Using mirror images, researchers found that bottlenose dolphins show signs of self-awareness earlier in life than humans and chimpanzees.
Recognizing oneself in a mirror is an indicator of self-awareness. This capacity has been identified only in humans, dolphins, great apes, elephants and magpies, the researchers said in background notes.
Studying two young dolphins at the National Aquarium in Baltimore, the investigators assessed how the dolphins interacted with their image in a mirror.
One dolphin first showed self-directed behavior indicative of mirror self-recognition at 7 months of age, said one of the study authors, Diana Reiss. She’s with Hunter College of the City University of New York.

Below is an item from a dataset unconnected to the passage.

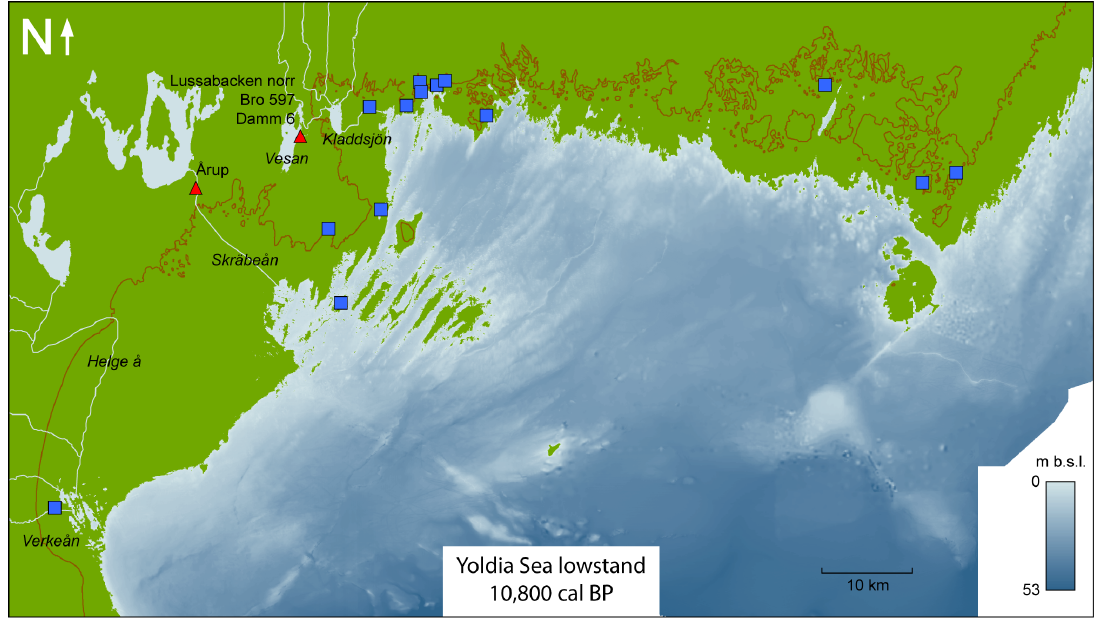
Figure 6. Paleo-shoreline reconstruction of the study area during the Yoldia Sea lowstand. The red line represents the present coastline. Red triangles represent archaeological sites discussed in the text. Blue squares represent areas where submerged wood remains have been reported. Light blue lines represent rivers discussed in the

Humans first show self-directed behavior at a mirror between 12 and 15 months of age. This firms up between 18 and 24 months of age. Chimps have exhibited these behaviors at a later age, the researchers noted.
The findings “add new layers to our understanding of factors that may contribute to the capacity for [mirror self-recognition] across species and the evolution of intelligence in the animal world,” Reiss said in a Hunter College news release.
Research has shown that the emergence of mirror self-recognition in children is tied in with sensory and motor development and growing social and self-awareness, the researchers said.
“The early emergence of this level of self-awareness coincides with the dolphins’ precocious development of social awareness and advanced sensorimotor skills,” said study co-author Rachel Morrison. She’s from the University of North Carolina at Pembroke.
The study was published online Jan. 10 in the journal PLOS ONE.